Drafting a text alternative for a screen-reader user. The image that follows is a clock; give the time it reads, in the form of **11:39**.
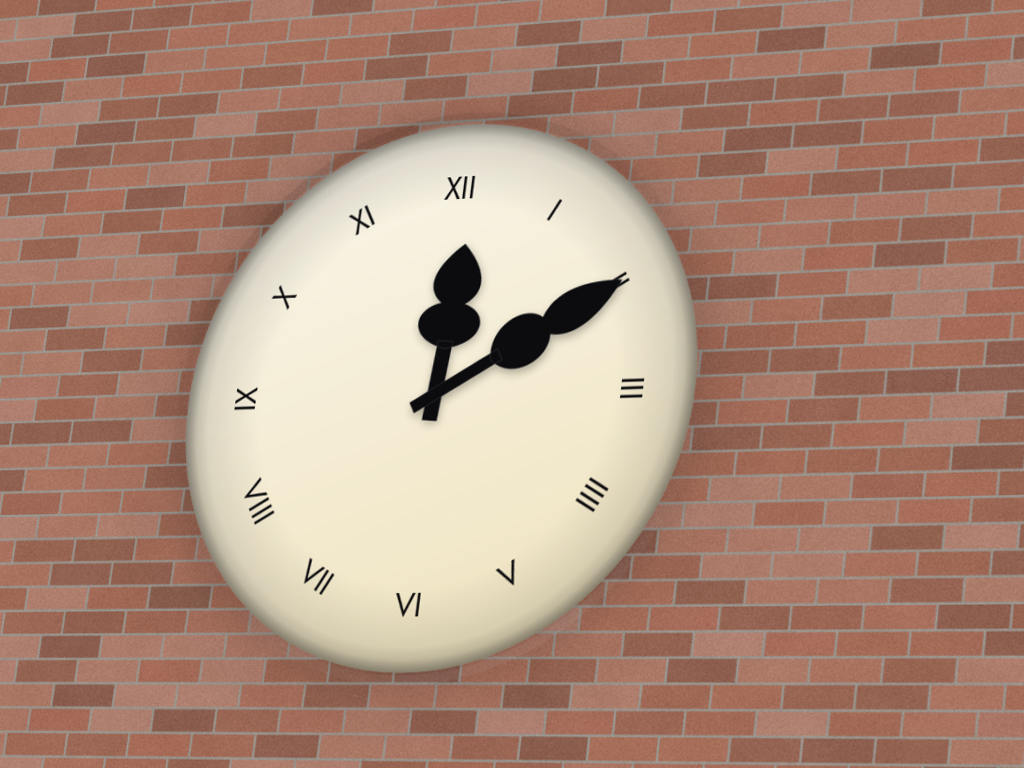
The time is **12:10**
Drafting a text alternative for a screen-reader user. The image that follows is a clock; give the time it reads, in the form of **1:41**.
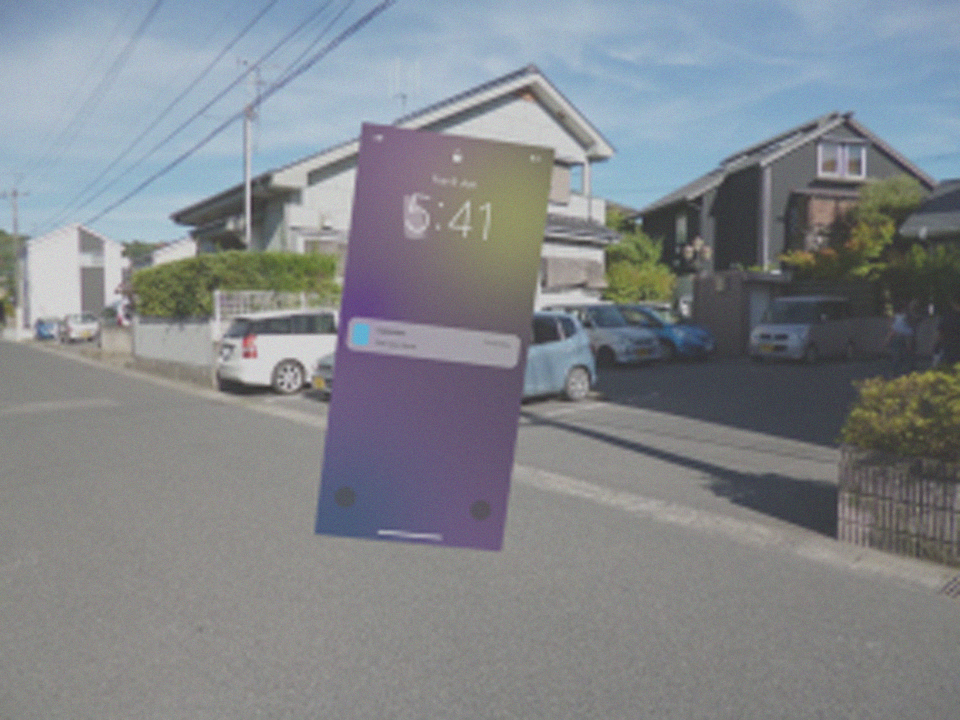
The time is **5:41**
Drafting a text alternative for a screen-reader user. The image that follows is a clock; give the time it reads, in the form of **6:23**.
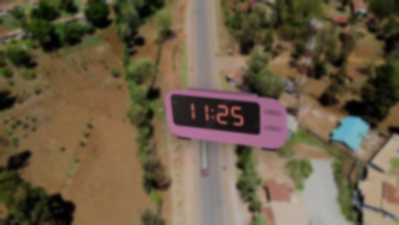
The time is **11:25**
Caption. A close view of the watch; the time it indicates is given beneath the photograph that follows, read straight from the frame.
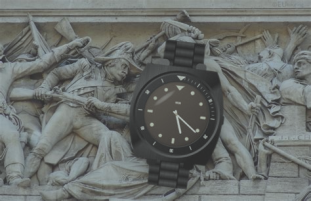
5:21
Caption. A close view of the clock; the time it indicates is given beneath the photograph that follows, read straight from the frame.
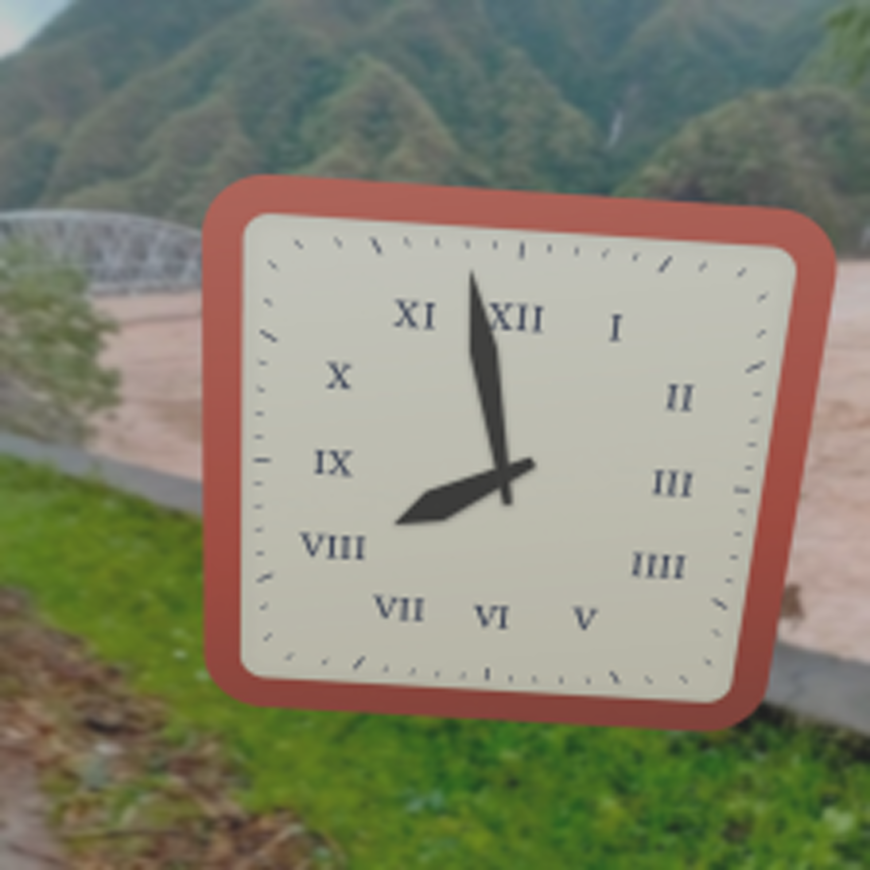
7:58
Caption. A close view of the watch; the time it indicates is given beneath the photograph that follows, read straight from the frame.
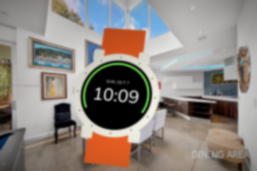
10:09
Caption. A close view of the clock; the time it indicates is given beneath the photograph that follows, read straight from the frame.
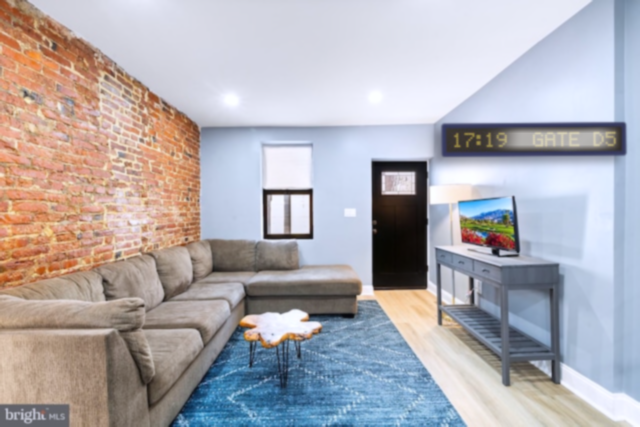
17:19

# # # # #

## SET TASK
Reproduce all of the data above word for word, in the same order, and omit the pictures.

## ANSWER IN FULL
Drafting a text alternative for a screen-reader user. The image that follows is a clock; give the time it reads, in the form of **11:39**.
The time is **12:10**
Drafting a text alternative for a screen-reader user. The image that follows is a clock; give the time it reads, in the form of **1:41**.
The time is **5:41**
Drafting a text alternative for a screen-reader user. The image that follows is a clock; give the time it reads, in the form of **6:23**.
The time is **11:25**
Caption. A close view of the watch; the time it indicates is given beneath the photograph that follows, read straight from the frame.
5:21
Caption. A close view of the clock; the time it indicates is given beneath the photograph that follows, read straight from the frame.
7:58
Caption. A close view of the watch; the time it indicates is given beneath the photograph that follows, read straight from the frame.
10:09
Caption. A close view of the clock; the time it indicates is given beneath the photograph that follows, read straight from the frame.
17:19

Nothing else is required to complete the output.